Поводом для оскорблений послужила литературная шутка. В полной невинности Бен Сарнов, его друзья-соавторы Лазарь Лазарев и Станислав Рассадин в сочиненной ими пародии на Шкловского, которая показалась им бледноватой, для остроты, как щепотку перца, включили строчку: “Роману Якобсону – привет!”. “Благодаря этой фразе пародия, – так нам, во всяком случае, тогда казалось – обрела окончательный блеск, и мы напечатали ее в «Литературной газете»”[302]. Шкловские в это время были в отъезде, а когда вернулись в Москву, Бен Сарнов сам же отнес В.Б. публикацию, которую тот прочел после ухода гостей, а скорее всего на следующий день утром и – разразился проклятиями в адрес трех авторов.

В 1964 году я не знала, а вернее, не хотела знать подробности конфликта, инстинктивно опасаясь, что В.Б. предстает тут не в лучшем виде. Только ощущала, что ему нанесен удар. Что его следует поддержать. Но пути к тому не видела.

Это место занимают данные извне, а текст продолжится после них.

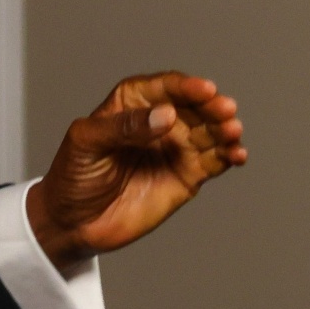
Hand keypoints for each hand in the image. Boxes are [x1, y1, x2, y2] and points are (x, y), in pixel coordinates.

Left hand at [27, 71, 245, 268]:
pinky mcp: (187, 175)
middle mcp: (159, 121)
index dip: (186, 87)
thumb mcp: (87, 142)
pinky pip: (215, 161)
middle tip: (225, 111)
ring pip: (209, 132)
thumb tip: (165, 116)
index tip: (204, 90)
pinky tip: (236, 155)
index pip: (165, 87)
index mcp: (132, 103)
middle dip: (212, 106)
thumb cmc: (73, 174)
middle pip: (194, 106)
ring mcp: (175, 148)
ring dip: (225, 130)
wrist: (73, 221)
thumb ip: (124, 127)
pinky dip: (229, 156)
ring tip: (232, 133)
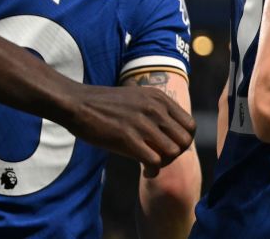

А Р.О. тем временем включил меня в свиту и таскал за собой повсюду. Свита ему нужна: он привык находиться в окружении учеников, студентов, младших коллег, глядеться в их лица, как в зеркало. Но тут больше: он любит властвовать, но он и любит радовать. Когда его пригласили в Грузию, а у него оказался непотраченный гонорар в неконвертируемых рублях, он прихватил с собой целую команду: Бориса Успенского, Константина Богатырева и меня; подарил нам фантастическое путешествие по одной из красивейших стран на Земле. Разумеется, я была очарована Романом, но, памятуя мамины предостережения насчет “амикошонства”, пыталась уклоняться от чести не по чину, держаться “в рамках приличия”, соблюдать дистанцию, что, увы, не всегда удавалось. Его лекции и выступления не пропускала, однако сопровождать на приемы и встречи не считала уместным, а его забавляла моя робость и серьезное отношение к “таким пустякам”. Попытки отказаться-отвертеться или проваливались или, того хуже, оборачивались против меня. Жуткое воспоминание осталось от поездки к Эренбургу.